I heard a funny story recently. Where I currently work, an elderly man used to work there before me. He had passed away of cancer just months before I was hired. He was the Site Superintendent, and he worked straight into his late 70’s, never retiring, simply because he loved his career in construction so much. I was told that he was a particular man, always well dressed, well groomed, well spoken. He walked around the site in a suit. And he was calm. Very calm. The building at the site could be falling down, and he would simply lift a hand, give a pleasant nod, and say, “We’ll fix it.”
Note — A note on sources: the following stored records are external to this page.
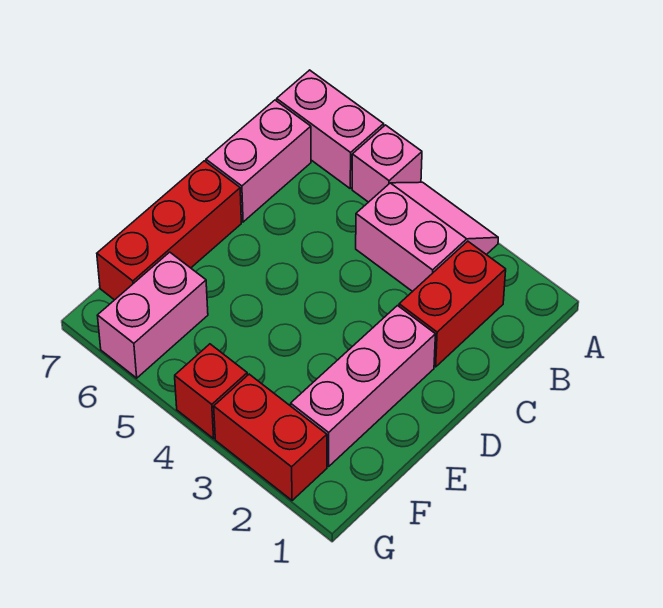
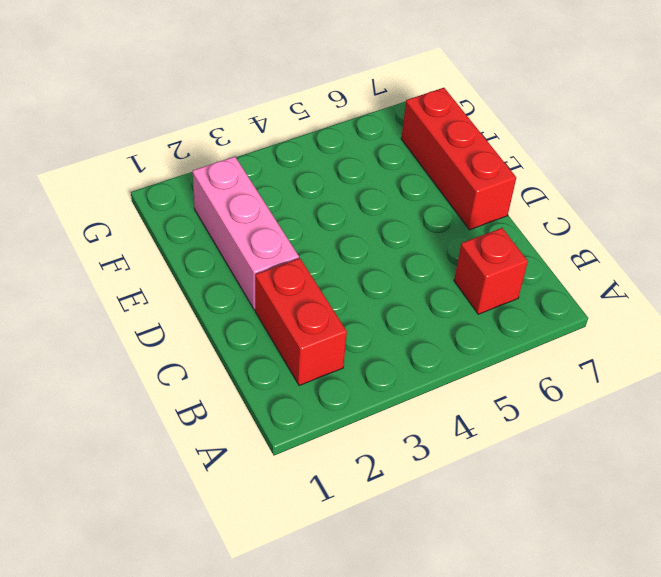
red 1x1 brick [454,228,528,314] -> red 1x1 brick moved to [175,344,247,439]
none -> pink 2x2 slope [356,182,498,292]
none -> pink 1x1 brick [352,125,422,202]

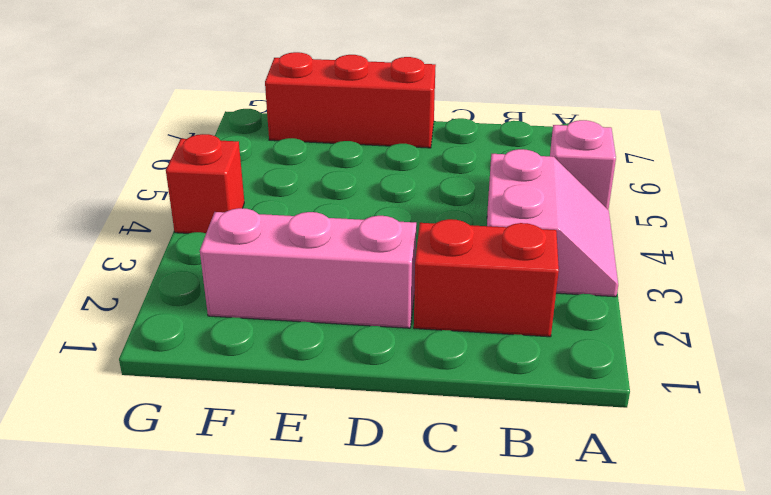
none -> pink 1x2 brick [277,70,384,188]
none -> pink 1x2 brick [206,100,311,222]

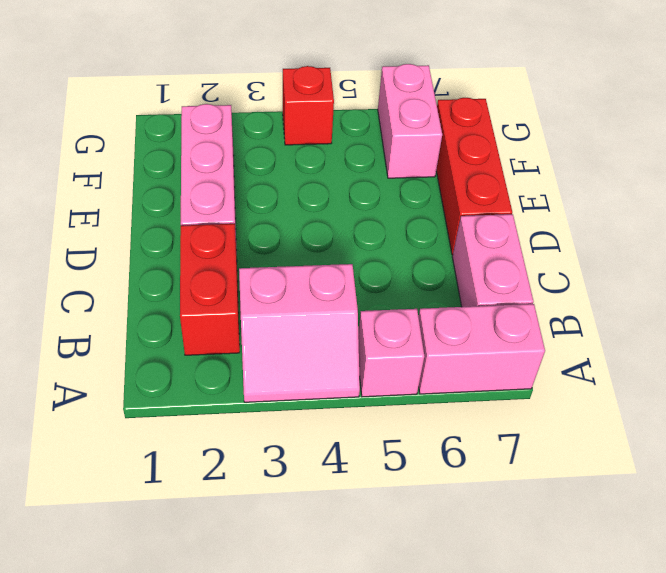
none -> red 1x2 brick [214,374,327,501]

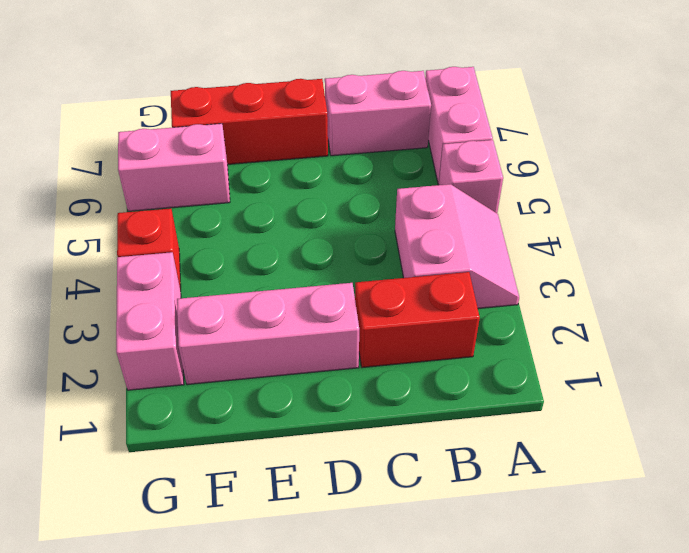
pink 1x2 brick [116,252,184,390] -> red 1x2 brick [214,374,327,501]

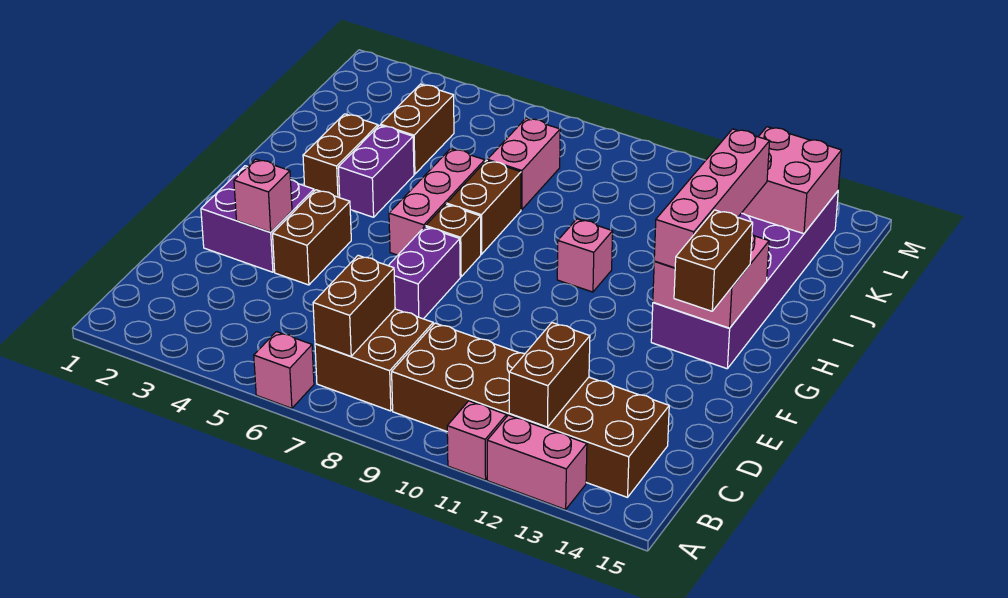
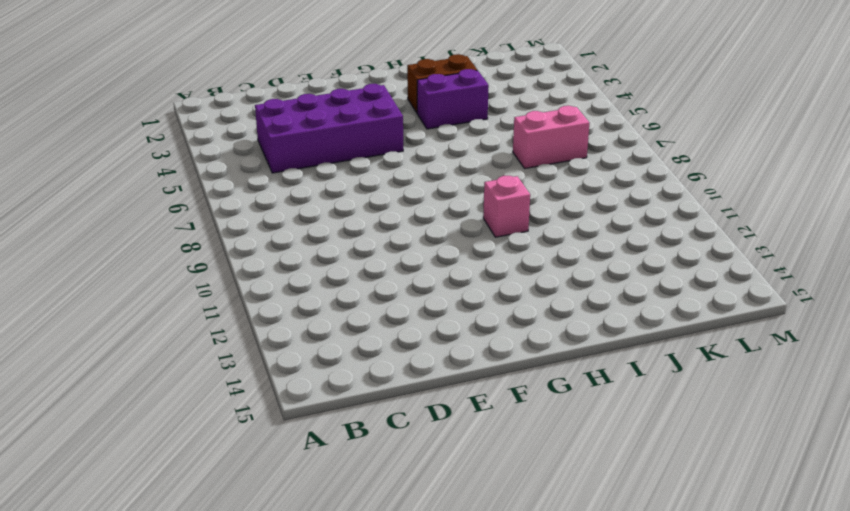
purple 2x4 brick [255,84,403,173] -> brown 1x2 brick [273,190,351,285]
none -> pink 1x1 brick [254,332,314,408]
none -> pink 1x1 brick [447,401,506,480]
none -> pink 1x2 brick [487,415,587,510]

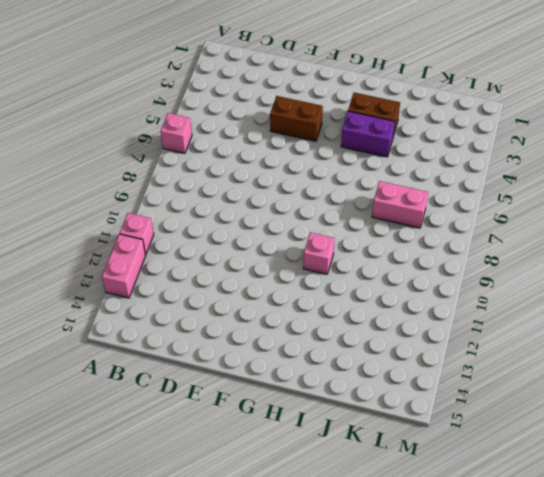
none -> brown 2x2 brick [315,309,433,411]
none -> brown 2x6 brick [392,323,669,497]
none -> purple 2x2 brick [201,166,314,272]

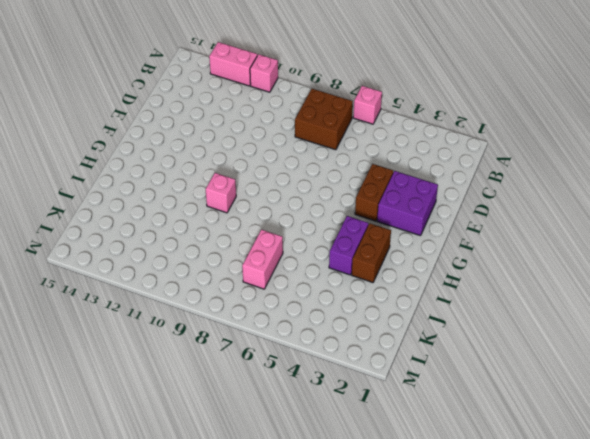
none -> brown 2x6 brick [392,323,669,497]
none -> purple 1x2 brick [388,227,460,319]
none -> pink 1x3 brick [389,149,485,255]

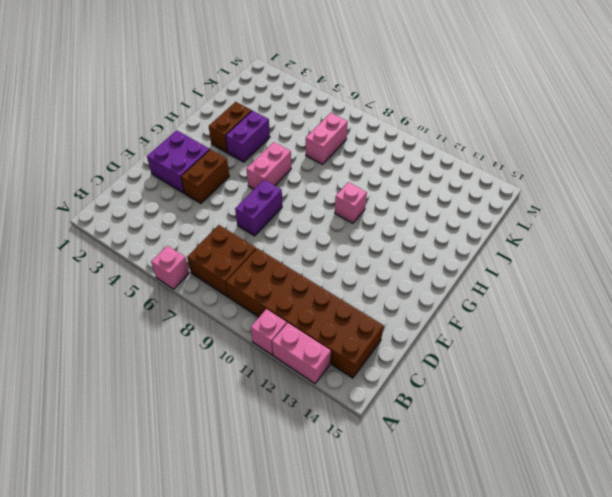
pink 1x2 brick [246,142,291,189] -> pink 1x3 brick [389,149,485,255]
none -> brown 1x1 brick [426,204,481,277]
none -> purple 2x6 brick [651,191,838,369]
none -> brown 1x2 brick [447,160,521,254]

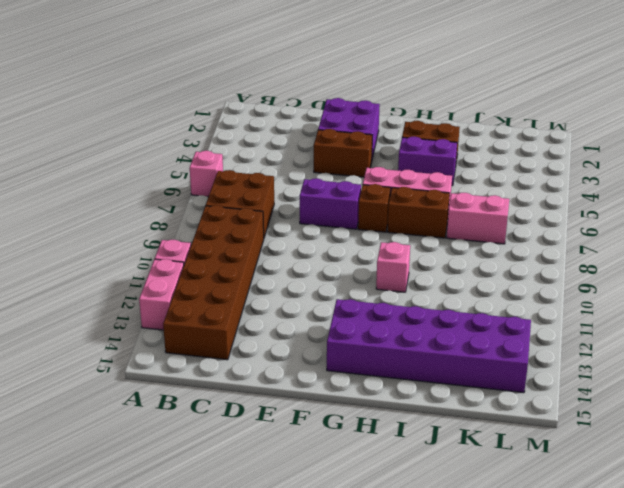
none -> brown 1x2 brick [381,84,454,174]
none -> brown 1x2 brick [313,255,395,356]
none -> brown 1x2 brick [509,323,590,427]

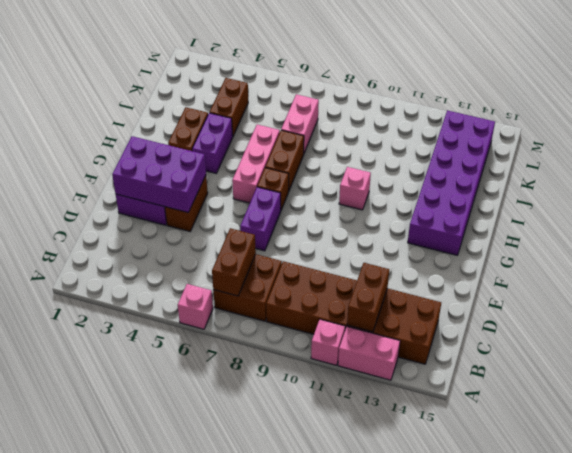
purple 2x3 brick [112,136,206,213] -> pink 1x1 brick [234,159,292,232]
none -> pink 2x2 brick [653,234,769,328]
none -> pink 2x2 brick [742,127,841,234]
none -> brown 1x2 brick [674,210,753,311]

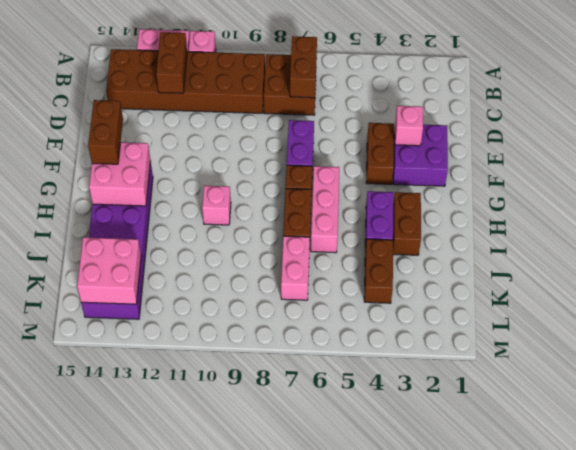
none -> pink 1x1 brick [254,332,314,408]
none -> pink 1x4 brick [654,129,770,268]

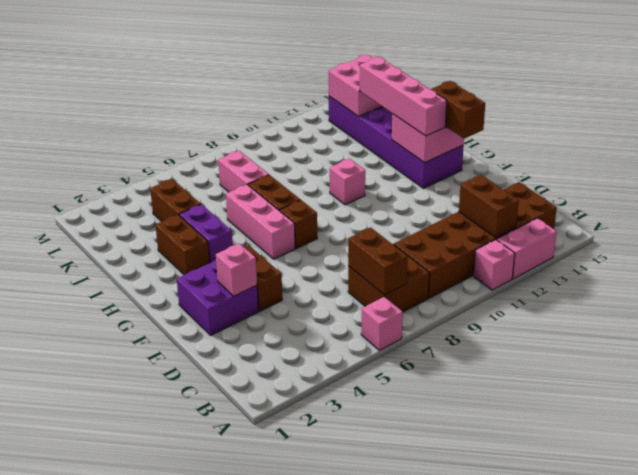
none -> purple 1x2 brick [388,227,460,319]

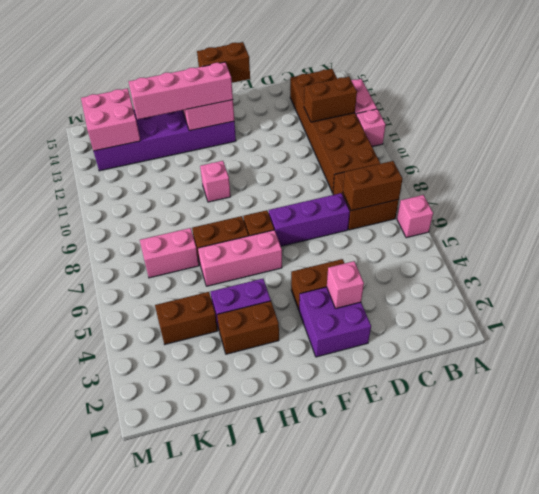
purple 1x3 brick [269,193,350,246] -> purple 1x2 brick [388,227,460,319]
I saw a glimpse of this man, his work, and the era he came from based off yellowing sheets of paper. Where, instead of an excel spreadsheet and the computer savviness of my current generation, his work was done with a ruler and pencil that marked off values and prices in even rows and neat numbers. They were reminiscent of a time where math, tidiness, and school book formatting were of utmost importance. I was in awe of him simply seeing a piece of paper like that passed into the room, where my colleagues continued to review his work for brief reference. It was like looking at the most professional handwritten homework that could have been submitted in a classroom, from an era before.
I really know nothing of him. But his name is brought up often, and with reverence, with respect.
Recently, another Superintendent that once worked with him told me the funny story which prompted this post. He said that before passing away, this elderly gentleman would- every single day, receive from his wife seven items before going to work. These items included his keys, his wallet, his grapes…
I wish I knew the other four items, but I don’t. But a piece of story like that makes me see the order in the life this man must have led with his wife. As well as the humour. To me, it is like a fairy tale where a repetitive number often signifies something vitally important in the story line. If this elderly man ever came to work and discovered he was missing any one of his seven items, he would call his wife and chide her, only to call her back afterwards and comfort her with gentle words.
When I hear stories like this of people who have passed away…they make me smile, and they make me sad. Everyone says I would have loved him. I think I would have liked him very much. And I do wish I could have met him. But I had just missed him.